▶ [CHECK YOUR UNDERSTANDING]:
**1.** Translate this sentence from the CORPGEN text into Spanish: "Tests on existing AI agents revealed weaknesses in memory management, interference between tasks, and difficulty in managing dependencies."
**2.** Reproduce the part of the CORPGEN text between "Microsoft has introduced" and "is the norm.", inclusive.

▶ [TEXT SHOWN]:
>>>

CORPGEN: AI agents for real-world multitasking

Microsoft has introduced CORPGEN, a framework designed to equip AI agents with the memory, planning, and learning capabilities needed to operate in complex work environments where multitasking is the norm.

Multi-Horizon Task Environments (MHTEs)

To evaluate agent performance in realistic scenarios, Multi-Horizon Task Environments (MHTEs) were developed. In these environments, agents must manage multiple complex tasks simultaneously, each requiring between 10 and 30 dependent steps, within a five-hour session. Tests on existing AI agents revealed weaknesses in memory management, interference between tasks, and difficulty in managing dependencies.

CORPGEN's Architecture

CORPGEN introduces "digital employees," LLM-powered AI agents with persistent identities, role-specific expertise, and realistic work schedules. These agents operate Microsoft Office applications through GUI automation and maintain high performance within MHTEs for hours of continuous activity. CORPGEN's architecture includes hierarchical planning, isolated sub-agents, a tiered memory system, and adaptive summarization.

<<<

▶ [EXTRACTED INFORMATION]:
>>>

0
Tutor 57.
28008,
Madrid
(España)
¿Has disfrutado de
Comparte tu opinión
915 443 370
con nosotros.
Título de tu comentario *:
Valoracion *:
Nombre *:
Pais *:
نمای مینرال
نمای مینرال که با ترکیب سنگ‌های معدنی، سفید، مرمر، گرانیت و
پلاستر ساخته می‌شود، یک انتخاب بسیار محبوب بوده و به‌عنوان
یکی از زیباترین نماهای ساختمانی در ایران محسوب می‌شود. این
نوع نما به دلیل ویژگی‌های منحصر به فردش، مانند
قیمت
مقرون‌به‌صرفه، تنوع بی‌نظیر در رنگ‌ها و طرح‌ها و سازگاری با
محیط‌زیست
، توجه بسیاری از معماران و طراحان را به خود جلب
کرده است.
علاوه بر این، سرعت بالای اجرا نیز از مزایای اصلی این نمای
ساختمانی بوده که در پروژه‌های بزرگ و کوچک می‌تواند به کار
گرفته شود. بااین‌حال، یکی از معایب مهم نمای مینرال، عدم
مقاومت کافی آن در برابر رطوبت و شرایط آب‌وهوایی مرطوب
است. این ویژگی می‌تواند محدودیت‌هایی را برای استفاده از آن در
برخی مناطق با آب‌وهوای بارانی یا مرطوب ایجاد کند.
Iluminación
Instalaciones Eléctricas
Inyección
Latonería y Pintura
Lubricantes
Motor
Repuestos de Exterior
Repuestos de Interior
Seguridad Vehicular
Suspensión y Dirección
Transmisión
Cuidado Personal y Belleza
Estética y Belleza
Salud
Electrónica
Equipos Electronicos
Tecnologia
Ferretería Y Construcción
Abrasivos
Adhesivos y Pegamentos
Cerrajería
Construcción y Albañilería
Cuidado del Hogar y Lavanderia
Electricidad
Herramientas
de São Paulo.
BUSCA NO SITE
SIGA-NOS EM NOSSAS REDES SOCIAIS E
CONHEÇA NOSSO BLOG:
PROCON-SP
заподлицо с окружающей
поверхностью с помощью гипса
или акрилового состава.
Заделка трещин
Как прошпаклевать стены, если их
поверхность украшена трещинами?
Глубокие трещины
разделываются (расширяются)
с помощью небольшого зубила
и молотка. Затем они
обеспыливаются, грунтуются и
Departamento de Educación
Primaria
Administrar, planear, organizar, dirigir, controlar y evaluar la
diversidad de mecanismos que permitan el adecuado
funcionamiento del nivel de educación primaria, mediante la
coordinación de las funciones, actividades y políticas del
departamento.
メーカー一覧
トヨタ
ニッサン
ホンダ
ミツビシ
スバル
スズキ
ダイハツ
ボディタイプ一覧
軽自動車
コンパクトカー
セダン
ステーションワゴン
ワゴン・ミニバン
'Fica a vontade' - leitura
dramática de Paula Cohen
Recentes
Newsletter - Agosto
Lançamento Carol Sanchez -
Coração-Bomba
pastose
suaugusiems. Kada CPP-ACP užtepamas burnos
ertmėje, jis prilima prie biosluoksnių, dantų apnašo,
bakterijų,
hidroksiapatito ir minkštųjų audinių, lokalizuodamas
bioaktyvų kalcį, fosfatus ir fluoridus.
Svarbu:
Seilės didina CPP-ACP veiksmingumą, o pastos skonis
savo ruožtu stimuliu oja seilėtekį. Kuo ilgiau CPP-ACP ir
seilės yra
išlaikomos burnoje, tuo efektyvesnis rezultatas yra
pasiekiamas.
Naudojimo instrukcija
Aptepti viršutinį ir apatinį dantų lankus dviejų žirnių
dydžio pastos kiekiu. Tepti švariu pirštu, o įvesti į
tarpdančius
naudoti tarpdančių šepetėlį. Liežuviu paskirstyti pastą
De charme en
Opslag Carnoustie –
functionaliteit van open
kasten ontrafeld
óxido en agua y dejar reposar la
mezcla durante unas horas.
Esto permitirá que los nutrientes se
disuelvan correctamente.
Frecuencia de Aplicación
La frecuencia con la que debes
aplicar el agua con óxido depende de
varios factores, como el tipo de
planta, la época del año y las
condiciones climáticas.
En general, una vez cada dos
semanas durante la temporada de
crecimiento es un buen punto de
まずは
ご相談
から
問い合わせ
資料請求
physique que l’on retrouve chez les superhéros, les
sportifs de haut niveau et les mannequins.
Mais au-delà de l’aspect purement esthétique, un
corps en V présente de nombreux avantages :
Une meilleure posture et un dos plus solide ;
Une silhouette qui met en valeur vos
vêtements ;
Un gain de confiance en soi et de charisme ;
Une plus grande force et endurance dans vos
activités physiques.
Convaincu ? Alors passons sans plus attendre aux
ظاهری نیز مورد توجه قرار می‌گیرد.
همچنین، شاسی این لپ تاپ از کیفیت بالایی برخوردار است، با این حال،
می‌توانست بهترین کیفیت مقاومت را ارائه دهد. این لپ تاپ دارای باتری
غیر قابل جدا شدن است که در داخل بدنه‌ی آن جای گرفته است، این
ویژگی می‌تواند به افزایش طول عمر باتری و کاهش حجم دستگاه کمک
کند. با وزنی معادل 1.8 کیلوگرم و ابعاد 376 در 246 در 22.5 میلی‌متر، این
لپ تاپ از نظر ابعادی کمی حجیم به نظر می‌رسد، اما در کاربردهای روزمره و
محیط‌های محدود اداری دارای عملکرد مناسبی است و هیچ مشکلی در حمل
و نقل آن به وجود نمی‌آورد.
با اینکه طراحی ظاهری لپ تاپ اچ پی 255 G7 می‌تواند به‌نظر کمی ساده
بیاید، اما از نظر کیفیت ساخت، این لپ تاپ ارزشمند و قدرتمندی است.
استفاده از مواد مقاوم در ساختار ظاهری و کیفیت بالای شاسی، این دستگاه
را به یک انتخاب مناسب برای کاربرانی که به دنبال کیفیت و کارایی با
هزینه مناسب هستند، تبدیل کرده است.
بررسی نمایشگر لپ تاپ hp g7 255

<<<

▶ [PER-TASK OUTPUTS]:
**1.** Las pruebas realizadas con agentes de IA existentes revelaron deficiencias en la gestión de la memoria, interferencias entre tareas y dificultades para gestionar las dependencias.

**2.**
Microsoft has introduced CORPGEN, a framework designed to equip AI agents with the memory, planning, and learning capabilities needed to operate in complex work environments where multitasking is the norm.